Segment Start: Records shown
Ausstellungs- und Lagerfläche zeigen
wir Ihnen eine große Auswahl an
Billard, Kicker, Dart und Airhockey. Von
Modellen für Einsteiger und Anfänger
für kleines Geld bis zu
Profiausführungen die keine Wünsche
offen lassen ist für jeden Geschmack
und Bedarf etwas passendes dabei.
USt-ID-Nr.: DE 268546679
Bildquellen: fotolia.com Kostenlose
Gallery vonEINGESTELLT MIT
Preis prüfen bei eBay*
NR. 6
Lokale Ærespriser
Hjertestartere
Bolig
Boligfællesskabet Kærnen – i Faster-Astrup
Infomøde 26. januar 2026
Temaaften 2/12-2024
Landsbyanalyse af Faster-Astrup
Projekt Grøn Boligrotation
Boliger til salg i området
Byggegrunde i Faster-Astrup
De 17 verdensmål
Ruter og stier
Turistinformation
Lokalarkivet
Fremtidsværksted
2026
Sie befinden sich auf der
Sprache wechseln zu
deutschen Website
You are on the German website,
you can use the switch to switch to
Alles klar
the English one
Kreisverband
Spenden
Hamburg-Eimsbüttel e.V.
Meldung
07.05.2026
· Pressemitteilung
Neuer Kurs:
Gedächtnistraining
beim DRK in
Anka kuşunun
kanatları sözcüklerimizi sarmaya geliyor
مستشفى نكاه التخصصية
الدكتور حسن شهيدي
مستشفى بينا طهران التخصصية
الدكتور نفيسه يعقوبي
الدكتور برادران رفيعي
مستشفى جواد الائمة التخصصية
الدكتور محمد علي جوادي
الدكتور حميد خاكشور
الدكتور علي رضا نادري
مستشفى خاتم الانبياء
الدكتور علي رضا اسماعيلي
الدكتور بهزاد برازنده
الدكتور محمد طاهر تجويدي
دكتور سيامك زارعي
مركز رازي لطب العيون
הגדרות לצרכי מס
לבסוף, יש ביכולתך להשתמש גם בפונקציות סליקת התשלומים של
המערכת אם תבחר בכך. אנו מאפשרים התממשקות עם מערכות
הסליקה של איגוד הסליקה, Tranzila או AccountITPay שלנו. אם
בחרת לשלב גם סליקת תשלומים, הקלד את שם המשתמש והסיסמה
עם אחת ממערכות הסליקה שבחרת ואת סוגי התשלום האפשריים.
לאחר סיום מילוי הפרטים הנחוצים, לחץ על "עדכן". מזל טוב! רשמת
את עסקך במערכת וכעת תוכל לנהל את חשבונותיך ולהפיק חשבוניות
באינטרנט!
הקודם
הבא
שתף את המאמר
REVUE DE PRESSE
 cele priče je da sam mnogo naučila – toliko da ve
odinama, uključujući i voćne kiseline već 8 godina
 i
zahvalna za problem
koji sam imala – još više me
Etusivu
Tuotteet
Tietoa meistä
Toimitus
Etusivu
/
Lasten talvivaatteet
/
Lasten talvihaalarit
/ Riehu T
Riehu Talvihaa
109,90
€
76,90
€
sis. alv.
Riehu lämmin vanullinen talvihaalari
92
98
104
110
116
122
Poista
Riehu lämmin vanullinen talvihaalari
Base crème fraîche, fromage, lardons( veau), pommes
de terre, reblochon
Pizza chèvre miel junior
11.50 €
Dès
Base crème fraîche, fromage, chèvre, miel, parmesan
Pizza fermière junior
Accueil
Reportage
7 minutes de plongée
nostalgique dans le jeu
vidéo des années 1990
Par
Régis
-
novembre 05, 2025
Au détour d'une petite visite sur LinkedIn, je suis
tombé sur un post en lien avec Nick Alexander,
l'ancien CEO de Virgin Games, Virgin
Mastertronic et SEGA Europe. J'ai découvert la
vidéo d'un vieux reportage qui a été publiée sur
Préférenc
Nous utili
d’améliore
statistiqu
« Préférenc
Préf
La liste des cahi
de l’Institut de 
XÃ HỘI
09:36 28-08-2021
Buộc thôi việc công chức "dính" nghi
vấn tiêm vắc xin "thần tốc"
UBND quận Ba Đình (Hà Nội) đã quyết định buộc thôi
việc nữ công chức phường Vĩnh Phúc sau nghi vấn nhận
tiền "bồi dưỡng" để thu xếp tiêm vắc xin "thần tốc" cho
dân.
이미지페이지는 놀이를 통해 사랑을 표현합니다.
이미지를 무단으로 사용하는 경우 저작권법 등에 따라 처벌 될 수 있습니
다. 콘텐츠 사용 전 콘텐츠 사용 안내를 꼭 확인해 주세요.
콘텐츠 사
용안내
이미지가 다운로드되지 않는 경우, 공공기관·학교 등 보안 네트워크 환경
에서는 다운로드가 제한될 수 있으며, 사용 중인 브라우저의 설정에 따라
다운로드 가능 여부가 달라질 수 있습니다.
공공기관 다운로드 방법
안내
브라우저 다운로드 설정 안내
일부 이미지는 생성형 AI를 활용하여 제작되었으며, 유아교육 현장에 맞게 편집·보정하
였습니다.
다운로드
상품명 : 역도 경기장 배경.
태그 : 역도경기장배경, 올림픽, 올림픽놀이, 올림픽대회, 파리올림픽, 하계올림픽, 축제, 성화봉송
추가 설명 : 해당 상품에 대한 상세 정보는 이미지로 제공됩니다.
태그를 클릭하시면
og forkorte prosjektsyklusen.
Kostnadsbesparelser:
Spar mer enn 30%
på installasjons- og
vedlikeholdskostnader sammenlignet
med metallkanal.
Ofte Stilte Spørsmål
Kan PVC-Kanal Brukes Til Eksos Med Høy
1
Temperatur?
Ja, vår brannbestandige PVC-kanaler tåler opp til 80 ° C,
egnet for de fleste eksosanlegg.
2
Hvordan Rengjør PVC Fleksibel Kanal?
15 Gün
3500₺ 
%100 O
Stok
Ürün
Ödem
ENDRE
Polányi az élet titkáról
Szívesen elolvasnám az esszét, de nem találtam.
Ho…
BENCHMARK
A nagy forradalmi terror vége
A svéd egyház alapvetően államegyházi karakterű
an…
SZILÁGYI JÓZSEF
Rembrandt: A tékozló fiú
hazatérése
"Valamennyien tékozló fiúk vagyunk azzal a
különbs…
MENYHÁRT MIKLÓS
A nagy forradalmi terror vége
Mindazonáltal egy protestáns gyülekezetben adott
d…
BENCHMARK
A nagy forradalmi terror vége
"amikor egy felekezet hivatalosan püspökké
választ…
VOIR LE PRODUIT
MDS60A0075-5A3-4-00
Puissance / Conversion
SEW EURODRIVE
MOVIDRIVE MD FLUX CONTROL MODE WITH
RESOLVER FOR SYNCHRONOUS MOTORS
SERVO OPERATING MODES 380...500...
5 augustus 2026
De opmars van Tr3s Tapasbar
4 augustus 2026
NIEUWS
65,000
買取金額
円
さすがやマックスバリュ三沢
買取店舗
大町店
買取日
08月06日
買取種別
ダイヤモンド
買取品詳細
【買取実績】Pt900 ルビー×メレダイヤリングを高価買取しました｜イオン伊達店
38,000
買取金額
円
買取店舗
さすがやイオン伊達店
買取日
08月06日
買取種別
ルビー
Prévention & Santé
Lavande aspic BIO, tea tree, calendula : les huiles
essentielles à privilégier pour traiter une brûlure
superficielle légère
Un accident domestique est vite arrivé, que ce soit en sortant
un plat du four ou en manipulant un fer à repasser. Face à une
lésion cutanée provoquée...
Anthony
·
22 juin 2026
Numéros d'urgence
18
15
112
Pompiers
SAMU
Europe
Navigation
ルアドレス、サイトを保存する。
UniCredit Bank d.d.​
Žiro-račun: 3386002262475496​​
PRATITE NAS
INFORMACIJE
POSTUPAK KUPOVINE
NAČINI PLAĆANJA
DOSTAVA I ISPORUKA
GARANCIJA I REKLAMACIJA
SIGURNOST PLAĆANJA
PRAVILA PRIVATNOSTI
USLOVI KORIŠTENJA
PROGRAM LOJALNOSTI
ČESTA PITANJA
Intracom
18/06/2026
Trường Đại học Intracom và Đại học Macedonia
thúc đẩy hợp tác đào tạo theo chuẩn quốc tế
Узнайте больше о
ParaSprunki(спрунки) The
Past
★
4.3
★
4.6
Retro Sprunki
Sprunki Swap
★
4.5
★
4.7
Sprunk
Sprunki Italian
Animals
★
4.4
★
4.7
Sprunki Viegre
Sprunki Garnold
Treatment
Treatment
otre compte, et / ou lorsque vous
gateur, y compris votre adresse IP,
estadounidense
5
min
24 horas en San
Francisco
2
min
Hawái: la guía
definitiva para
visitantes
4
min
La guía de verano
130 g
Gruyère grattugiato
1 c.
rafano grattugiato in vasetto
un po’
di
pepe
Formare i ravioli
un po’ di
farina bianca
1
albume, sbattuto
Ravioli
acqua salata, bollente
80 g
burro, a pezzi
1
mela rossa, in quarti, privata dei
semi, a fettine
Segment End: Records shown
Whenever a line in the entries holds the word "PLAĆANJA", copy that line.

NAČINI PLAĆANJA
SIGURNOST PLAĆANJA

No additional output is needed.